En estos casos es importante saber que el alta médica no implica necesariamente el cierre del reclamo. Existen instancias y acciones legales que pueden iniciar el trabajador y su abogado:
1. Revisión médica
El trabajador puede pedir una revisión del alta ante las Comisiones Médicas de la Superintendencia de Riesgos del Trabajo. Allí se evaluará nuevamente la condición psicofísica.
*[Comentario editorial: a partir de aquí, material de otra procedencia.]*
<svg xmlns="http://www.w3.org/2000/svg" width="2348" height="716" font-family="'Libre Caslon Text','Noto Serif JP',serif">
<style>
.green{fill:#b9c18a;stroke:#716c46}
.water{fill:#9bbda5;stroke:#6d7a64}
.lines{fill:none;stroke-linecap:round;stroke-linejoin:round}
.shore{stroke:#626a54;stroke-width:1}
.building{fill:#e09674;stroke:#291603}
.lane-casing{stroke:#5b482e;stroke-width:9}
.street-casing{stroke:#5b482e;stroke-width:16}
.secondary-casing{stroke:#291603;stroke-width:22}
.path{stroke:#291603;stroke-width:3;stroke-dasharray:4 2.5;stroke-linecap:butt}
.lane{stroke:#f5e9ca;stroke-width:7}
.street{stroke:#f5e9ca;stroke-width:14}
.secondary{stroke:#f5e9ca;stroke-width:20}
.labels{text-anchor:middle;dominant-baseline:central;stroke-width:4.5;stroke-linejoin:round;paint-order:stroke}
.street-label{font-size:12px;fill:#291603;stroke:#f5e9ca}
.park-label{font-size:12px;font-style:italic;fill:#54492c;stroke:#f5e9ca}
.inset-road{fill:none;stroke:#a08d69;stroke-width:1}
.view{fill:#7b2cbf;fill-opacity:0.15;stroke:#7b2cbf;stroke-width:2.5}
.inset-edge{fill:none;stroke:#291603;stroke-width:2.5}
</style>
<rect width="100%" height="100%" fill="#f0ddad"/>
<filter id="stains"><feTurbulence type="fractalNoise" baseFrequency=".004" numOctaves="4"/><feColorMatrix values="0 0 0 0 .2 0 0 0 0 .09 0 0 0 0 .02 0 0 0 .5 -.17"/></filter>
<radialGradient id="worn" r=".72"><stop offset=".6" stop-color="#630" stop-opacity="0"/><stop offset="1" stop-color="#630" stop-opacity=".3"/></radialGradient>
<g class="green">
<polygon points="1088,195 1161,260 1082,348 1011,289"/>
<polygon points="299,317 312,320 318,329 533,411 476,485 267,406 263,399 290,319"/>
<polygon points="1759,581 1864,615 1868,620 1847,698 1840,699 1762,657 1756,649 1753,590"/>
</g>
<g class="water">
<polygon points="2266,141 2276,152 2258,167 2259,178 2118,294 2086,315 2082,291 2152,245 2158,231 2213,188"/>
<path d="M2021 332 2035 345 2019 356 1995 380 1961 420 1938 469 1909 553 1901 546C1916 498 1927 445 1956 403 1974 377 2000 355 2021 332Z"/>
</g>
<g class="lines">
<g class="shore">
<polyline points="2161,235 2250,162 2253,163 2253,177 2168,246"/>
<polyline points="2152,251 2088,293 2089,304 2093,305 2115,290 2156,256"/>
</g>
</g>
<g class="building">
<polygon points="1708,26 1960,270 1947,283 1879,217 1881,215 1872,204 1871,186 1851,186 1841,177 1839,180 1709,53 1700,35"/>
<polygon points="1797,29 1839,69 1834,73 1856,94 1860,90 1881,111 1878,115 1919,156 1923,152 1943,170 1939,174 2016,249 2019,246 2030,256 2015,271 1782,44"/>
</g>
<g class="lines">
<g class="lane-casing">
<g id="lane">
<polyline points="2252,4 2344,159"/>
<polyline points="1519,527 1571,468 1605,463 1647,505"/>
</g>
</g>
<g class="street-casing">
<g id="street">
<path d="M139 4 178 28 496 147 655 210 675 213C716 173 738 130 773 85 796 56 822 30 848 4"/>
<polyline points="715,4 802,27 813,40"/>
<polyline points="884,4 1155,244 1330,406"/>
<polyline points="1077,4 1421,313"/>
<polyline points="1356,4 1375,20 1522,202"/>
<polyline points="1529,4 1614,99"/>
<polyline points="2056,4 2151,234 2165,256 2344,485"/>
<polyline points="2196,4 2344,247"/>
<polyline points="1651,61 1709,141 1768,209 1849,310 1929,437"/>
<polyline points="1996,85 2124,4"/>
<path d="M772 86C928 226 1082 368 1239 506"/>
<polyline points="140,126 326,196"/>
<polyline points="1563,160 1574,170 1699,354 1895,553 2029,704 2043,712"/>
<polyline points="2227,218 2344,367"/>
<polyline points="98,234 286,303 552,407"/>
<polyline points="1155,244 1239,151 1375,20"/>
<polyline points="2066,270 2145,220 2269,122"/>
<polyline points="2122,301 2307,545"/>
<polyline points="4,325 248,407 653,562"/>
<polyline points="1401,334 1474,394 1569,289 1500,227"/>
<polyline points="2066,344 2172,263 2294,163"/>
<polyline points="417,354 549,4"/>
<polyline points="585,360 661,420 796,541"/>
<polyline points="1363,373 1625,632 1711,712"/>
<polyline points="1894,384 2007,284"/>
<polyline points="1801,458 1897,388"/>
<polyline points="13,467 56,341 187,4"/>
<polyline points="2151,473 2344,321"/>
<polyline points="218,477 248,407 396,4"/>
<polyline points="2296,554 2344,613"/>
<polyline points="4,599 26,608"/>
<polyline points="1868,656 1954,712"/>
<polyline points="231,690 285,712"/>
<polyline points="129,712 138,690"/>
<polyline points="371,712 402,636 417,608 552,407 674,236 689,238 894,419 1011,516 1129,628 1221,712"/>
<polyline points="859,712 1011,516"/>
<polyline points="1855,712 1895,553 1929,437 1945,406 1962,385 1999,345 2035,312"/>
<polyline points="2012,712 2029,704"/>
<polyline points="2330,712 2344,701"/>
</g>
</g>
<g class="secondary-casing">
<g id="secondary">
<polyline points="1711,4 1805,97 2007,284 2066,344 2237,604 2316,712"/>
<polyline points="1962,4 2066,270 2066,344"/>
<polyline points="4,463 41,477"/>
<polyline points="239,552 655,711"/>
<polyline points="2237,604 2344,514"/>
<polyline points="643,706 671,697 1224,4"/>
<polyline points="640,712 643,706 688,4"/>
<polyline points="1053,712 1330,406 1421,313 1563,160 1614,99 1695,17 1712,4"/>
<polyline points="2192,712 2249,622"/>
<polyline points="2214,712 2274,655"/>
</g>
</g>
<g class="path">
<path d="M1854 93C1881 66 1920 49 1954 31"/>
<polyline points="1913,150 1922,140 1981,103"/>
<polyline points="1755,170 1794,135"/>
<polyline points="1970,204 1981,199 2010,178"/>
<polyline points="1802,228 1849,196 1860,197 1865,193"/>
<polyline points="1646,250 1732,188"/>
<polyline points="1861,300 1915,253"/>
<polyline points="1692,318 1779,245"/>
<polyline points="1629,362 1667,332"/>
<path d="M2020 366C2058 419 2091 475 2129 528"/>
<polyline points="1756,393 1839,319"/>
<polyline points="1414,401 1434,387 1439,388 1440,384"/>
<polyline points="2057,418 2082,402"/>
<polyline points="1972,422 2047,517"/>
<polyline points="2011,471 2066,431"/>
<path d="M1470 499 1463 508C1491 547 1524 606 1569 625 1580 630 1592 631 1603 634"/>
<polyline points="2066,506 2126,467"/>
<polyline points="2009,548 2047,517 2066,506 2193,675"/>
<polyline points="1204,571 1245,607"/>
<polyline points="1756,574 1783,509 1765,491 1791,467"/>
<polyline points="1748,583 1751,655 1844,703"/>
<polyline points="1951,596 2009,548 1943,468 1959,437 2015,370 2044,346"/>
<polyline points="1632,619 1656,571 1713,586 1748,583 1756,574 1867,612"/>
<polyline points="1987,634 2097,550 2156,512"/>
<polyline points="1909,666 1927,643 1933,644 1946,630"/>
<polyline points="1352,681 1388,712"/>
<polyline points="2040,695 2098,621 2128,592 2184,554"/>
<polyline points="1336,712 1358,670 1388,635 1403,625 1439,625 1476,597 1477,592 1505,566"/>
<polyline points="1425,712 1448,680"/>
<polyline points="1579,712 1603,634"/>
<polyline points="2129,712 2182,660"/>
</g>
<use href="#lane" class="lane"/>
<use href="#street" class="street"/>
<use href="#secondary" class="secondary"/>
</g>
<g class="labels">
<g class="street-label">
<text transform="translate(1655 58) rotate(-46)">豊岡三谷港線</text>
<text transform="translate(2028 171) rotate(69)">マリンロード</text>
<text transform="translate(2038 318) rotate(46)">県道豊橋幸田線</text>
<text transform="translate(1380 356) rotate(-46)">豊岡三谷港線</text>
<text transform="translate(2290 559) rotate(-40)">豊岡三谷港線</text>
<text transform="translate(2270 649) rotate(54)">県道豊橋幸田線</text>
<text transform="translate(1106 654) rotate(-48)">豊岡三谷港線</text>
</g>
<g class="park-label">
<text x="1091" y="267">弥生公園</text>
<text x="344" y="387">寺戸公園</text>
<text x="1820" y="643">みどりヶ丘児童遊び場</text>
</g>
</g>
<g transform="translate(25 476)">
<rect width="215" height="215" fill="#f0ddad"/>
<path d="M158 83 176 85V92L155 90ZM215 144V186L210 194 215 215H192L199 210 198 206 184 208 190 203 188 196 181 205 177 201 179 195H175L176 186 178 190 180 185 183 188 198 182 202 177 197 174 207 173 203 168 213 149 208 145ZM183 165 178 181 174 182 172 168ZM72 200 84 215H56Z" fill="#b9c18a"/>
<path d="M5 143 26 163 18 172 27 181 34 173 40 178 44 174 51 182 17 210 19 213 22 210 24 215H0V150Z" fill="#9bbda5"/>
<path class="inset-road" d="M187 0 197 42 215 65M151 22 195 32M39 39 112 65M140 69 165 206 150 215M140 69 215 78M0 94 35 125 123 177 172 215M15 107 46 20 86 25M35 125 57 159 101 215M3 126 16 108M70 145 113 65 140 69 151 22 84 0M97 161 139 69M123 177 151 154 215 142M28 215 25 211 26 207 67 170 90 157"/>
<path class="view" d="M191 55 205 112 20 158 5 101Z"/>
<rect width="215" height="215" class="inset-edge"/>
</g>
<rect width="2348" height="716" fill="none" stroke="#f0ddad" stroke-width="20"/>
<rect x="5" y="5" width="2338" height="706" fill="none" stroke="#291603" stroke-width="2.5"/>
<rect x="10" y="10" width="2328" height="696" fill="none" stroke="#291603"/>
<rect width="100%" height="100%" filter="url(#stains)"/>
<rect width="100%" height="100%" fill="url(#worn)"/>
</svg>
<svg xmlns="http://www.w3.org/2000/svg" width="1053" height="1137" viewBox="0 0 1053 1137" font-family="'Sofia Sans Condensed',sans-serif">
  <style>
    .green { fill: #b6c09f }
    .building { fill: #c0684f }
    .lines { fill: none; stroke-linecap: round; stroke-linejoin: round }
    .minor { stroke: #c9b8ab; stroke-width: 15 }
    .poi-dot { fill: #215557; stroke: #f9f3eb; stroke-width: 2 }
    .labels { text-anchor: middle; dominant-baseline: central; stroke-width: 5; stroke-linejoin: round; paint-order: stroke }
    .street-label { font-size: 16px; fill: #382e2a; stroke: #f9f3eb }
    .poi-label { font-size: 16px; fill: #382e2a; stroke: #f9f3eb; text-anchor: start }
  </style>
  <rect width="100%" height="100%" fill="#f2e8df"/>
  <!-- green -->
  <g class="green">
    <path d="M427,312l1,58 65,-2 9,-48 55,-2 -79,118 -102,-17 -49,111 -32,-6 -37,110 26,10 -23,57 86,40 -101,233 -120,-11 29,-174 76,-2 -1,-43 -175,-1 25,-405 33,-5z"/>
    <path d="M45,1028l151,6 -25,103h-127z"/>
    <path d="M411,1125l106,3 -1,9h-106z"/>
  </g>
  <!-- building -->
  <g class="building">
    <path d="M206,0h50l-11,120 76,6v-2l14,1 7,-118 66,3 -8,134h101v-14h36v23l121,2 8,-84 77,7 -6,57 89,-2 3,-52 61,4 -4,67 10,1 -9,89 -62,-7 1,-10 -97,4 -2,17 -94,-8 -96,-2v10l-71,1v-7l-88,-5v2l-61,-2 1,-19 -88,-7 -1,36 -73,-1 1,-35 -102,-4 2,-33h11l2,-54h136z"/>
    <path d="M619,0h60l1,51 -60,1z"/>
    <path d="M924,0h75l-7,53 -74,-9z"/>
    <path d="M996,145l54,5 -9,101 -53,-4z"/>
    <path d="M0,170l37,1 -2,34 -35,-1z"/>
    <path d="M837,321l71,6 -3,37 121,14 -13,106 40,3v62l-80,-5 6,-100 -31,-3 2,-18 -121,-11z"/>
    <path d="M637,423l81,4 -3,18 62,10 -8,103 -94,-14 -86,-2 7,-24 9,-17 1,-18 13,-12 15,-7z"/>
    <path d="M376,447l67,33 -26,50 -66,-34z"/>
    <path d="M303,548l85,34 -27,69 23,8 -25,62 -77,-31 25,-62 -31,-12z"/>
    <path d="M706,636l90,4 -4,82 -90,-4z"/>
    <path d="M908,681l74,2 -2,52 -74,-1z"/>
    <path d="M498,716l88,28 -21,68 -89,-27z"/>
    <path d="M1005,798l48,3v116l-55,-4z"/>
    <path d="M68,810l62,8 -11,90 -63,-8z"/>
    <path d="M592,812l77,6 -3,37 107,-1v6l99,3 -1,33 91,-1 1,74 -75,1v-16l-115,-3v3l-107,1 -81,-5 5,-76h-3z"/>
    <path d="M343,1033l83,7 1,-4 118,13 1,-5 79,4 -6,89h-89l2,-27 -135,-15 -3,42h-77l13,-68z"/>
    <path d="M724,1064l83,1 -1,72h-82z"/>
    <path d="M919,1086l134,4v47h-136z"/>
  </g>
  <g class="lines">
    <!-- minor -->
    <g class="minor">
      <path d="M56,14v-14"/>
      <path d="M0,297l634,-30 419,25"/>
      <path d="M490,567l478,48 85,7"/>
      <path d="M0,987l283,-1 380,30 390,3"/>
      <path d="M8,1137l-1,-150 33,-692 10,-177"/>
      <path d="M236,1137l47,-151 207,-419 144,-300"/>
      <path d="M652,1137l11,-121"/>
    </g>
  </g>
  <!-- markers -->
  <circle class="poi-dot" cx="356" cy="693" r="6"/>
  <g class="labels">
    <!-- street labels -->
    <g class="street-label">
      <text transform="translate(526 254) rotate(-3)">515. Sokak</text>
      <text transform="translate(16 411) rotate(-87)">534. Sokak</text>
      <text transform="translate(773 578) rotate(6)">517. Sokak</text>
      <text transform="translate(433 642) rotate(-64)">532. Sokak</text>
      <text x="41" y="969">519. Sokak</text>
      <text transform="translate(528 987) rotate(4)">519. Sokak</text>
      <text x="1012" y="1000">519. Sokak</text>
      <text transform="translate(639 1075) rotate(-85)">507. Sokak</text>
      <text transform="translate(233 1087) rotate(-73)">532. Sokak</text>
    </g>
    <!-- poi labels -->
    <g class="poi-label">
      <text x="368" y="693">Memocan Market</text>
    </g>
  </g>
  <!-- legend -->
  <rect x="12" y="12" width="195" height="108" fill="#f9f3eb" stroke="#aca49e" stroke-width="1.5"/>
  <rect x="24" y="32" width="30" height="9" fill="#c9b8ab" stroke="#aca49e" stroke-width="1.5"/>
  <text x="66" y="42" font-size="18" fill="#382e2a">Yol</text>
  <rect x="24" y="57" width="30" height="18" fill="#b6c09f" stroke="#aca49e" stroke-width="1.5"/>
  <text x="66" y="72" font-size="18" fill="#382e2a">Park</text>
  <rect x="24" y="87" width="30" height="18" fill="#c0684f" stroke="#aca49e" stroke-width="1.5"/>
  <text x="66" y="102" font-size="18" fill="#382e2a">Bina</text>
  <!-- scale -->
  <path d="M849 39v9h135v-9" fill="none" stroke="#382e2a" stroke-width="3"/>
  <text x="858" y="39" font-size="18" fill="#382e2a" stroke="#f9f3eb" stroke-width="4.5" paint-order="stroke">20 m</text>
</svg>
2. Daño psíquico y secuelas psicológicas
En muchos casos, aunque el cuerpo sane, persisten consecuencias psicológicas (ansiedad, depresión reactiva, estrés postraumático). Estas secuelas pueden generar un daño psíquico indemnizable, evaluado por un perito psicólogo.
3. Acción judicial
Si la ART insiste en cerrar el caso, el trabajador conserva el derecho de iniciar una acción judicial especial contra la ART. Allí un juez evaluará las pruebas médicas y psicológicas.
4. Importancia de la pericia
El rol del perito psicólogo es clave, porque puede determinar la existencia de trastornos adaptativos o secuelas emocionales vinculadas al accidente de trabajo, aun cuando los médicos clínicos hayan otorgado el alta.
Conclusión:
El alta sin incapacidad no significa el fin del reclamo. El trabajador tiene derecho a cuestionarla y reclamar una reparación justa si persisten secuelas, tanto físicas como psicológicas.